--- Extrait fourni ---

De temps en temps, quand il faut meubler un milieu de saison, nous avons le droit à un épisode où vingt personnes font grève, un autre où Gaius Baltar se découvre une passion socialiste, puis anarchiste, puis hippie.
Mais le reste des épisodes, nous observons l'armée. Que font les 39700 autres personnes de la flotte ? C'est un mystère. On nous dit que certains travaillent 13 heures par jour dans les "mines". Tout ça pendant plusieurs mois, sans jours d'arrêt. Il y font même travailler les enfants il paraît.
La société que nous montre BSG ne tient pas une seconde la route. Il n'est plus censé y avoir de travail à part périodes spéciales (ravitaillement sur les planètes etc), mais les gens restent tranquillement dans leurs vaisseaux, à attendre. Mettez-vous une seconde à la place de Monsieur Michu, le mec moyen de la flotte. Il a le droit à une conférence de presse tous les trois mois pour qu'on lui dise ce que l'armée a décidé. Et il ne bronche pas durant ces mois et années. Il hoche la tête, retourne on-ne-sait-où faire on-ne-sait-quoi de ces journées. Une belote peut-être. Non sérieusement comment tous ces gens se sont-ils occupés pendant tant de mois dans l'espace ?

---

**Tâche donnée 1:** Mettez à jour les entrées du catalogue en remplaçant « locality » par « place » dans tout le passage qui va de la ligne contenant « collectors: Barlow, B. » jusqu'à celle contenant « name author: A. Gepp », ces deux lignes comprises. Redonnez seulement ces lignes, sans rien modifier d'autre.

--- Entrées extraites ---

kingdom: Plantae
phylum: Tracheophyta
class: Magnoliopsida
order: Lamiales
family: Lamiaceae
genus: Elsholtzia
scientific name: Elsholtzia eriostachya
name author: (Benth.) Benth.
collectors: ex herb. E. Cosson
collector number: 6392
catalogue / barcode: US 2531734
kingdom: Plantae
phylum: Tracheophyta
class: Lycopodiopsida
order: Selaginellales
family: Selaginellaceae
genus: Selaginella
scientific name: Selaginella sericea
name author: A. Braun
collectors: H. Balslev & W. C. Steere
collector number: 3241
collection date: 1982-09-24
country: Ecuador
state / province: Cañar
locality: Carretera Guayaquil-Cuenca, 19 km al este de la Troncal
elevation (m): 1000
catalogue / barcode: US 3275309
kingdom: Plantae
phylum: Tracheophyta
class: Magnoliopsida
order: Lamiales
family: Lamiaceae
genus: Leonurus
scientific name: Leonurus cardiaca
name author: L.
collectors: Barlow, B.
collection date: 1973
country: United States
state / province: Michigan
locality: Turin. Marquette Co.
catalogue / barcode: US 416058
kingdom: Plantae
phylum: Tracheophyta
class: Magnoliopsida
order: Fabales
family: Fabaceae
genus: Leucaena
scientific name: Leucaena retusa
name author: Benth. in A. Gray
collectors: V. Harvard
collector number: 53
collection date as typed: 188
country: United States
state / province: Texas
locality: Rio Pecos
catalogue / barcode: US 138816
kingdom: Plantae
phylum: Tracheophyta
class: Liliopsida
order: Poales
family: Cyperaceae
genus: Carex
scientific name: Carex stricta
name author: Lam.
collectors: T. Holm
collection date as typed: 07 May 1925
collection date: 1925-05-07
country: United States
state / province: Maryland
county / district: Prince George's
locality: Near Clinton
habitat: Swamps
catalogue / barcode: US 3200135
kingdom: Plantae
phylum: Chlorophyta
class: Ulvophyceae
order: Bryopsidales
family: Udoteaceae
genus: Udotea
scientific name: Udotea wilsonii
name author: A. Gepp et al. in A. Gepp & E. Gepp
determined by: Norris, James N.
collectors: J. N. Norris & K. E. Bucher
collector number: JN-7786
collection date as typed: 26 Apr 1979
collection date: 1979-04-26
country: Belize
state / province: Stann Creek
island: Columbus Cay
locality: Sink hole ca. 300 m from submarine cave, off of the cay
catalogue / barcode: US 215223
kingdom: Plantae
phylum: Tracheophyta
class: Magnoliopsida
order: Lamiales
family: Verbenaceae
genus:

---

**Tâche donnée 2:** D'après l'extrait fourni, combien d'heures par jour certains membres de la flotte travaillent-ils dans les « mines » ?

**Réponse complète 1:**
collectors: Barlow, B.
collection date: 1973
country: United States
state / province: Michigan
place: Turin. Marquette Co.
catalogue / barcode: US 416058
kingdom: Plantae
phylum: Tracheophyta
class: Magnoliopsida
order: Fabales
family: Fabaceae
genus: Leucaena
scientific name: Leucaena retusa
name author: Benth. in A. Gray
collectors: V. Harvard
collector number: 53
collection date as typed: 188
country: United States
state / province: Texas
place: Rio Pecos
catalogue / barcode: US 138816
kingdom: Plantae
phylum: Tracheophyta
class: Liliopsida
order: Poales
family: Cyperaceae
genus: Carex
scientific name: Carex stricta
name author: Lam.
collectors: T. Holm
collection date as typed: 07 May 1925
collection date: 1925-05-07
country: United States
state / province: Maryland
county / district: Prince George's
place: Near Clinton
habitat: Swamps
catalogue / barcode: US 3200135
kingdom: Plantae
phylum: Chlorophyta
class: Ulvophyceae
order: Bryopsidales
family: Udoteaceae
genus: Udotea
scientific name: Udotea wilsonii
name author: A. Gepp et al. in A. Gepp & E. Gepp

**Réponse complète 2:** 13 heures par jour.